What is expected: Revise the entries from the beginning through the line containing "удовлетворении их разумных", substituting "Regime Tributário" for "Tratamento Tributário" and leaving everything else unchanged. Return only that stretch.

--- START ---

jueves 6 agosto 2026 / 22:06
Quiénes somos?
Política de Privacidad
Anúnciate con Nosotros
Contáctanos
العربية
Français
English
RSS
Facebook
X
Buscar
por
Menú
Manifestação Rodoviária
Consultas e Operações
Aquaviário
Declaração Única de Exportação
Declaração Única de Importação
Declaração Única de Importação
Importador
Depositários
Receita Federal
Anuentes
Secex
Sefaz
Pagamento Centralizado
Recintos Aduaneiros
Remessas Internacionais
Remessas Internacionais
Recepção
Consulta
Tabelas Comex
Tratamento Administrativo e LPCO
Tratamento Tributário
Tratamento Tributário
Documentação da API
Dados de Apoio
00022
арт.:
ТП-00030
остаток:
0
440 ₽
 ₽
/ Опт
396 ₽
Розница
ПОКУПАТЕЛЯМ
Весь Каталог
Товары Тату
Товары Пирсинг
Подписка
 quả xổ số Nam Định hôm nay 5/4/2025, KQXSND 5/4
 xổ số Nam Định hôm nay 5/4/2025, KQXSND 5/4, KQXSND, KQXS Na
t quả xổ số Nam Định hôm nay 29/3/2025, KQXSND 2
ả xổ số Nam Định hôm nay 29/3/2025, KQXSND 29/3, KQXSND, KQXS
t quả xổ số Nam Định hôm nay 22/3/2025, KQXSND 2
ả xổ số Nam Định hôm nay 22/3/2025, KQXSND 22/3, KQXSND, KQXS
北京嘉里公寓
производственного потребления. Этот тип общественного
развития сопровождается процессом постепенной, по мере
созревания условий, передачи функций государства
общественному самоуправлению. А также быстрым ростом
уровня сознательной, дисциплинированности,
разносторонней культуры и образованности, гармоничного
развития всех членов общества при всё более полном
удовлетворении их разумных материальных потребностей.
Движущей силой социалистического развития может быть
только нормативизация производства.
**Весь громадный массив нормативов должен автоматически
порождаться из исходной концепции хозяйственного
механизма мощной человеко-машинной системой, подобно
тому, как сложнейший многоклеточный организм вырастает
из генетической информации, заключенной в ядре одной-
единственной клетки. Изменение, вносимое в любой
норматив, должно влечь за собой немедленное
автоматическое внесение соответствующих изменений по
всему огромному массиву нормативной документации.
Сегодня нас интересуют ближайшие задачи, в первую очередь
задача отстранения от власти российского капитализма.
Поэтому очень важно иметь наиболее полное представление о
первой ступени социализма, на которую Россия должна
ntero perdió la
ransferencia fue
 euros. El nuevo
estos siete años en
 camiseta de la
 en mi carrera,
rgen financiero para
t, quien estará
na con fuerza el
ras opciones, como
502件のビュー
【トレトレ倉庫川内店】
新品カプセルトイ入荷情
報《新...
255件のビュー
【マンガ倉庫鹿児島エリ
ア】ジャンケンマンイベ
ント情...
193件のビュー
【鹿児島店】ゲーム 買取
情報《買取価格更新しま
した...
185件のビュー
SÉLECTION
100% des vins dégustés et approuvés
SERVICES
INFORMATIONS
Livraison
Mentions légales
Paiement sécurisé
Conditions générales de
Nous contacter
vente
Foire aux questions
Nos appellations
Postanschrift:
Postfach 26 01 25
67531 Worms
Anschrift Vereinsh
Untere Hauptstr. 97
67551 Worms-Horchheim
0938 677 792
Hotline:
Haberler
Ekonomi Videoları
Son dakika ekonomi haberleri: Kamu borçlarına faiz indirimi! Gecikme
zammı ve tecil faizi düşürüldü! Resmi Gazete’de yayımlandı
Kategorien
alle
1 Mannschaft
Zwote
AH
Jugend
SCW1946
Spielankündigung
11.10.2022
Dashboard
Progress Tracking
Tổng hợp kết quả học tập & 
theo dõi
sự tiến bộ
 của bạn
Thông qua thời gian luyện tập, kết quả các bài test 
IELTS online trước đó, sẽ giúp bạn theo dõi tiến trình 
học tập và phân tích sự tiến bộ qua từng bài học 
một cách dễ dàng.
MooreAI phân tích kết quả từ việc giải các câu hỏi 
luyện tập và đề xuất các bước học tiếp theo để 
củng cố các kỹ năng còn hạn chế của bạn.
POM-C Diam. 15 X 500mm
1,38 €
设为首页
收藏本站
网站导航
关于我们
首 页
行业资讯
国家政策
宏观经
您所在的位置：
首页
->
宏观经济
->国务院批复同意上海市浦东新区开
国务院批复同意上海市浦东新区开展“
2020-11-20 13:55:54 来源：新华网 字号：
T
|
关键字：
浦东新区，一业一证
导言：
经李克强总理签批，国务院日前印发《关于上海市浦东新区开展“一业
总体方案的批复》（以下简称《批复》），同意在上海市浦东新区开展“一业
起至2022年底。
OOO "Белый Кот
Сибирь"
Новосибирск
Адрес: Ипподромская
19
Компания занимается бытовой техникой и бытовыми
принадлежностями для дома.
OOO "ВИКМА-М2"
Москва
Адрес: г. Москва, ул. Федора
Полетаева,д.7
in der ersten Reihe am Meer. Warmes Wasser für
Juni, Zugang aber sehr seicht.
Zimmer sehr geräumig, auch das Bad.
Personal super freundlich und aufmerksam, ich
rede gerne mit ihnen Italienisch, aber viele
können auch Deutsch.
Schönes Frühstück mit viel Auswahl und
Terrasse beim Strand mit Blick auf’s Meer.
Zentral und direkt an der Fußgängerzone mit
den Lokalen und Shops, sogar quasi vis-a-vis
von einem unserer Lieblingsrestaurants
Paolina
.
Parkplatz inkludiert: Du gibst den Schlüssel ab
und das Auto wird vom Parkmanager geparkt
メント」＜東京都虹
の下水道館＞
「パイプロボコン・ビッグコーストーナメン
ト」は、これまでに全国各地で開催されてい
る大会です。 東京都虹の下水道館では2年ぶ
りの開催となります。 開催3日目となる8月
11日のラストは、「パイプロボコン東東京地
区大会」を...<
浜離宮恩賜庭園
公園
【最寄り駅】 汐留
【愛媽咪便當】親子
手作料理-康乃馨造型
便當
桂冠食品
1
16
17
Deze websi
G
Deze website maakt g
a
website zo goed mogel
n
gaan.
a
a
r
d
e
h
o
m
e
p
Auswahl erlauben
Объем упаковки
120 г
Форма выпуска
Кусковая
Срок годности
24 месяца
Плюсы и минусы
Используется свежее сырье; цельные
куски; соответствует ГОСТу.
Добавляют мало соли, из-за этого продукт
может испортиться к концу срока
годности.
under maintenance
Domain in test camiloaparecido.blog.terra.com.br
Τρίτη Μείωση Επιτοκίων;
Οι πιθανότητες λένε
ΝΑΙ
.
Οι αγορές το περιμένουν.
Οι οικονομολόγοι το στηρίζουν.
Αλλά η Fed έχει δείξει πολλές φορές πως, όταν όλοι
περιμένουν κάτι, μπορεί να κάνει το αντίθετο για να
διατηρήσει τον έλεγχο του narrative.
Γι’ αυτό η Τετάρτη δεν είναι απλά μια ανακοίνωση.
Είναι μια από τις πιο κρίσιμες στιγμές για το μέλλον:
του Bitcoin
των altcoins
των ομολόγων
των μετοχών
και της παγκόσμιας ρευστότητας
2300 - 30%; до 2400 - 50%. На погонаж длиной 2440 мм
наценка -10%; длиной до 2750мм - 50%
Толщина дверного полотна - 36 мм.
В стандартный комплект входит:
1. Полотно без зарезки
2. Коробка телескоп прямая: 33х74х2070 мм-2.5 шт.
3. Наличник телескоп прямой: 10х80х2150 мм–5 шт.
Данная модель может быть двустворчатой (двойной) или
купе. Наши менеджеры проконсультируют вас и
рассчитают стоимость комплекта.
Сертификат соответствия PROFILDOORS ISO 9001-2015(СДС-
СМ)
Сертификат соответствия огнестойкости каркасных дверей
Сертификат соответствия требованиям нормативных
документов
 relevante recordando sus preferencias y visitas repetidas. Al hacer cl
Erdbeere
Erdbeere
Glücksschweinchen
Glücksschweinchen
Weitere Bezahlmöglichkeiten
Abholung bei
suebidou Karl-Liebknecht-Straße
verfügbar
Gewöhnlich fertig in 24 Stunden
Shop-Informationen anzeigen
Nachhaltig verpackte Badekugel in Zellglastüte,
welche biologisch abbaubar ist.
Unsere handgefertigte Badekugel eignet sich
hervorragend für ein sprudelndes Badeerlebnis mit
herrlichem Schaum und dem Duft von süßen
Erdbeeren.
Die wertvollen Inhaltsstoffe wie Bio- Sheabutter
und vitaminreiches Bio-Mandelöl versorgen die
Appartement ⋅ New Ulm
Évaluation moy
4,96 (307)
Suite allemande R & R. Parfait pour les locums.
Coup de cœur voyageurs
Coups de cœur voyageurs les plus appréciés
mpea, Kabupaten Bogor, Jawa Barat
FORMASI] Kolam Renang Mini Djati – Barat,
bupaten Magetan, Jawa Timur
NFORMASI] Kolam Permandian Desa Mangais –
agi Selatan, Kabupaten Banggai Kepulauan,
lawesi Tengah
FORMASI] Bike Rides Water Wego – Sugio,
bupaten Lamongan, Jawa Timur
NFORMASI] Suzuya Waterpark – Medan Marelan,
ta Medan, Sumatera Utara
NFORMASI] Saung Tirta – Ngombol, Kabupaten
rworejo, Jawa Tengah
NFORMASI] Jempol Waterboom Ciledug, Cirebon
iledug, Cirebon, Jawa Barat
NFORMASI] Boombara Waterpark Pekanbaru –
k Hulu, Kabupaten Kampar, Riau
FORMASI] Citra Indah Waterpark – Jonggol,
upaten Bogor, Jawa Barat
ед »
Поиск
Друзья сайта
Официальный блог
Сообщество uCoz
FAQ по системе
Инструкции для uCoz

--- END ---

Response for this exercise:
jueves 6 agosto 2026 / 22:06
Quiénes somos?
Política de Privacidad
Anúnciate con Nosotros
Contáctanos
العربية
Français
English
RSS
Facebook
X
Buscar
por
Menú
Manifestação Rodoviária
Consultas e Operações
Aquaviário
Declaração Única de Exportação
Declaração Única de Importação
Declaração Única de Importação
Importador
Depositários
Receita Federal
Anuentes
Secex
Sefaz
Pagamento Centralizado
Recintos Aduaneiros
Remessas Internacionais
Remessas Internacionais
Recepção
Consulta
Tabelas Comex
Tratamento Administrativo e LPCO
Regime Tributário
Regime Tributário
Documentação da API
Dados de Apoio
00022
арт.:
ТП-00030
остаток:
0
440 ₽
 ₽
/ Опт
396 ₽
Розница
ПОКУПАТЕЛЯМ
Весь Каталог
Товары Тату
Товары Пирсинг
Подписка
 quả xổ số Nam Định hôm nay 5/4/2025, KQXSND 5/4
 xổ số Nam Định hôm nay 5/4/2025, KQXSND 5/4, KQXSND, KQXS Na
t quả xổ số Nam Định hôm nay 29/3/2025, KQXSND 2
ả xổ số Nam Định hôm nay 29/3/2025, KQXSND 29/3, KQXSND, KQXS
t quả xổ số Nam Định hôm nay 22/3/2025, KQXSND 2
ả xổ số Nam Định hôm nay 22/3/2025, KQXSND 22/3, KQXSND, KQXS
北京嘉里公寓
производственного потребления. Этот тип общественного
развития сопровождается процессом постепенной, по мере
созревания условий, передачи функций государства
общественному самоуправлению. А также быстрым ростом
уровня сознательной, дисциплинированности,
разносторонней культуры и образованности, гармоничного
развития всех членов общества при всё более полном
удовлетворении их разумных материальных потребностей.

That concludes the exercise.